[Stored entries]
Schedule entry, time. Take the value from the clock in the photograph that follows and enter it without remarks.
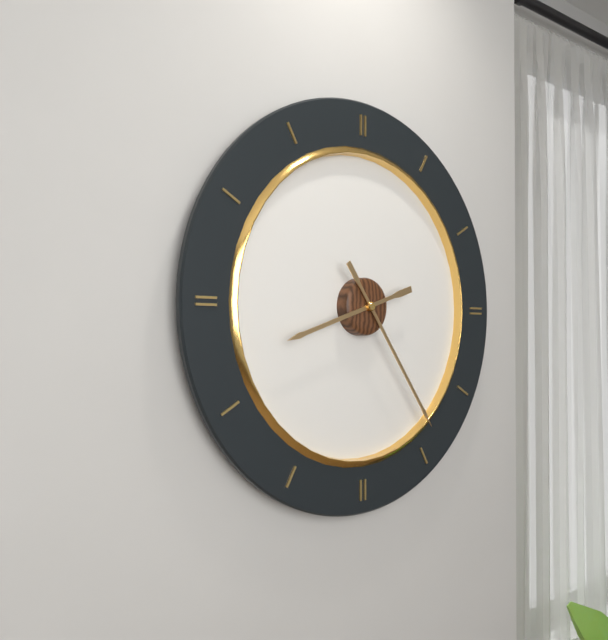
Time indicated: 8:24
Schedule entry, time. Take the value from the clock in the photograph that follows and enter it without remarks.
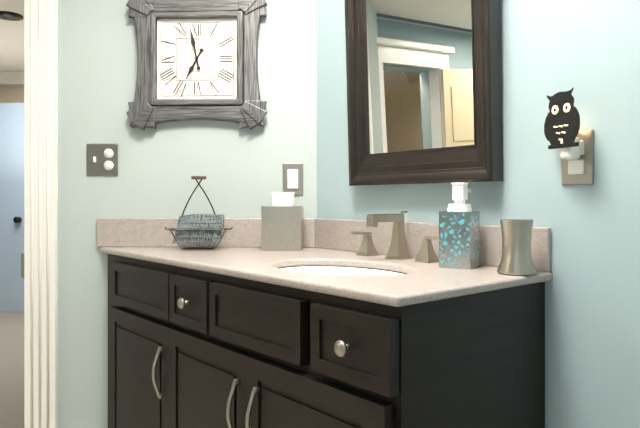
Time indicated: 6:58
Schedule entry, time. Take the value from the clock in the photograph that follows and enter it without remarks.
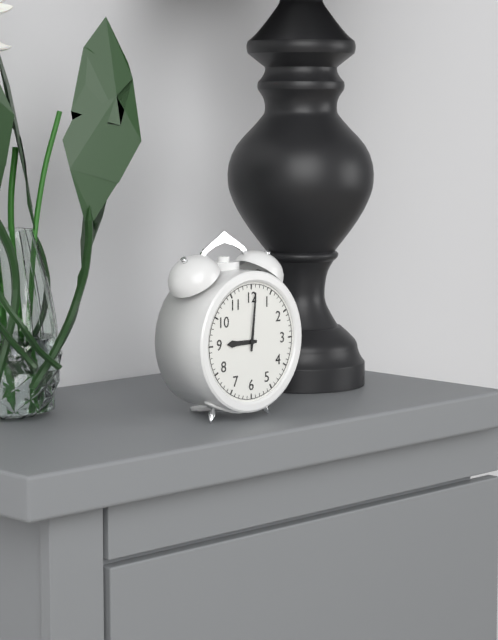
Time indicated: 9:01
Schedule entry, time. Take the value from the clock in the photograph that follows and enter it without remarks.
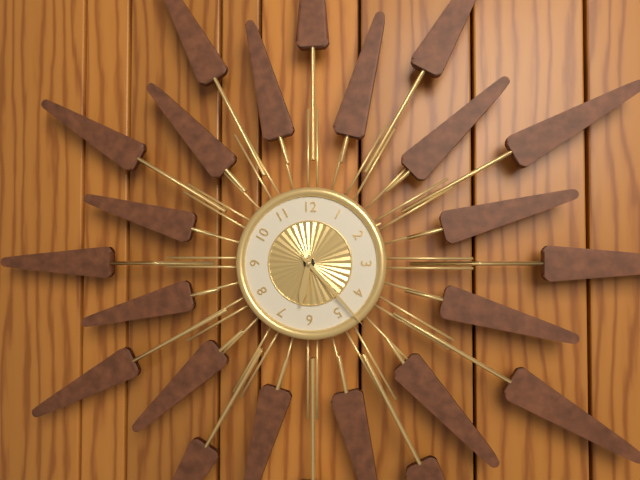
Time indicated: 6:23
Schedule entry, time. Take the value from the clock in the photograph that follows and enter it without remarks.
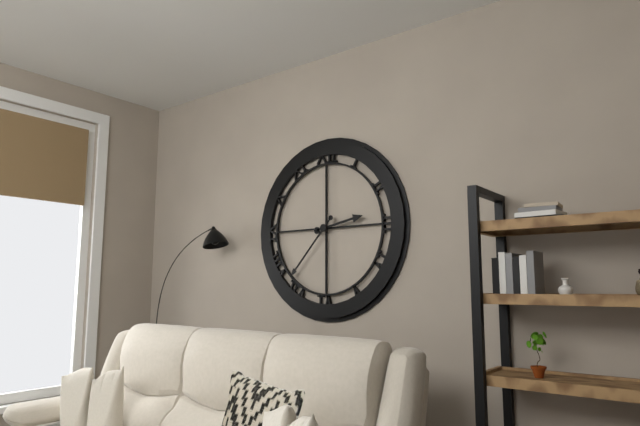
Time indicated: 2:37
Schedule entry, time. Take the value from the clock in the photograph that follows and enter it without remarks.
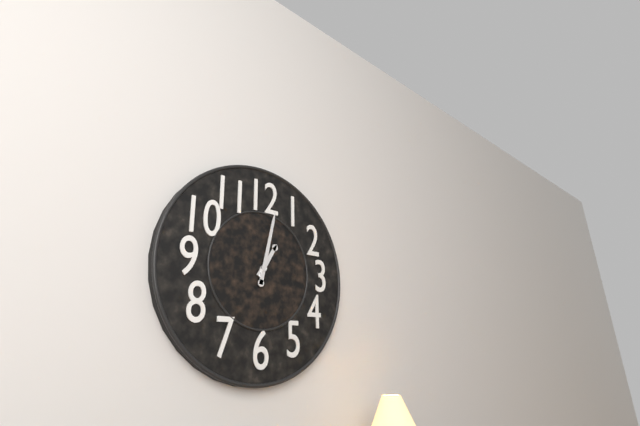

WORK TO BE COMPLETED: Reproduce the lines above word for word, leaving out the pictures.

SOLUTION:
Schedule entry, time. Take the value from the clock in the photograph that follows and enter it without remarks.
Time indicated: 8:24
Schedule entry, time. Take the value from the clock in the photograph that follows and enter it without remarks.
Time indicated: 6:58
Schedule entry, time. Take the value from the clock in the photograph that follows and enter it without remarks.
Time indicated: 9:01
Schedule entry, time. Take the value from the clock in the photograph that follows and enter it without remarks.
Time indicated: 6:23
Schedule entry, time. Take the value from the clock in the photograph that follows and enter it without remarks.
Time indicated: 2:37
Schedule entry, time. Take the value from the clock in the photograph that follows and enter it without remarks.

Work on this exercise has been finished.